Supplied text →
After my father graduated college he worked as a safari guide in Africa where he met my mother, then Laurie Macdonald. My mom was born in Everett, Washington in 1967 and grew up in Marysville with her two brothers, Andrew and John Macdonald. My mom graduated from high school in 1885 and later graduated college from the University of Washington getting a bachelor’s degree in political science. Following her college graduation my mom travelled to Africa where she met my dad on one of his safaris.
My parents were married in 1995. Weddings are always a lot of work but my parents was even more stressful than most. For my father to travel to the United States and marry my mom the legal way he had to have a K-1 visa also known as the finance visa. After filing the correct paperwork with the United States Citizenship and Immigration Services and getting approved for the visa your case is then sent to the United States Embassy in your fiances country. My father’s visa was sent to the U.S. embassy in London but the paperwork sat on someone’s desk for the longest time. It took so long for the papers to be processed that my parents had to postpone their wedding date. My dad had to have a medical examination by an approved doctor where they took his blood as well as a chest x ray. Washington state Senator, Thomas Gordon expedited my father’s visa so that it was processed in time for my parents to have their wedding on their already postponed date.
My dad legally lived in the United States with a green card for the first 15 years. When my father was renewing his green card it was lost in the mail and it was going to cost him another $350 to have a new one sent. Instead of doing that he decided to become a citizen. My father studied for the citizenship test and after passing it paid $600 to become a citizen. A ceremony was held for my father and many other immigrants from all over to the world, they were all proud citizens of the United States of America. When explaining the ceremony
Even before my dad had become a naturalized citizen he still felt like he belonged in the United States. He will always be British but that doesn’t mean he can’t be American too. My father says that he has felt that being from the United Kingdom has been an advantage to him over here. He owns his own company, Marysville Equipment Rental, where he rents heavy machinery. Customers often take interest in his accent and he feels that is something that sets him apart from other rental companies. People are more likely to remember you if you have a special feature like my father has.
Growing up I have seen my father work hard and achieve many goals. “I have never felt disadvantaged about being an immigrant. I might not be able to run for the president but that’s okay! There’s so many freedoms and rights that I have which is the same as the freedom and rights you have from being born here,” he said to me. Immigrants may have the same liberties legally as other native born people but that doesn’t mean they always get the same respect. My father, as well as the rest of my family that immigrated to the United States has been lucky to have been able to fit in so well. Being white immigrants helped my family to blend in better, they may have sounded different than everyone else but they looked the same.

Record set →
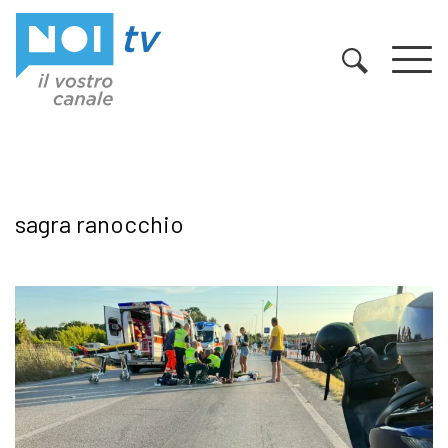
Vai al contenuto
sagra ranocchio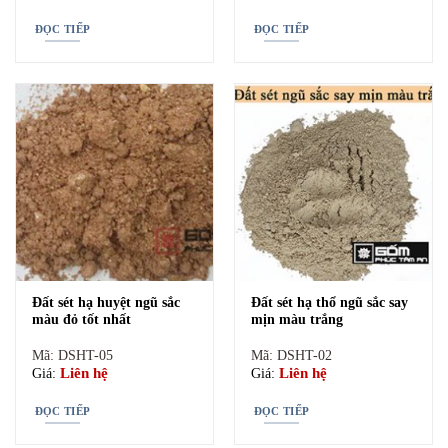
ĐỌC TIẾP
ĐỌC TIẾP
ĐỌC TIẾP
ĐỌC TIẾP
Đất sét hạ huyệt ngũ sắc
Đất sét hạ thổ ngũ sắc say
Đất sét hạ huyệt ngũ sắc
Đất sét hạ thổ ngũ sắc say
màu đỏ tốt nhất
mịn màu trắng
màu đỏ tốt nhất
mịn màu trắng
Mã: DSHT-05
Mã: DSHT-02
Mã: DSHT-05
Mã: DSHT-02
Liên hệ
Liên hệ
Giá:
Giá:
Liên hệ
Liên hệ
Giá:
Giá:
ĐỌC TIẾP
ĐỌC TIẾP
ĐỌC TIẾP
ĐỌC TIẾP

Brief →
Rewrite the family history from "After my father" through "of his safaris.", swapping "safari guide" for "wildlife guide".

Answer to this problem →
After my father graduated college he worked as a wildlife guide in Africa where he met my mother, then Laurie Macdonald. My mom was born in Everett, Washington in 1967 and grew up in Marysville with her two brothers, Andrew and John Macdonald. My mom graduated from high school in 1885 and later graduated college from the University of Washington getting a bachelor’s degree in political science. Following her college graduation my mom travelled to Africa where she met my dad on one of his safaris.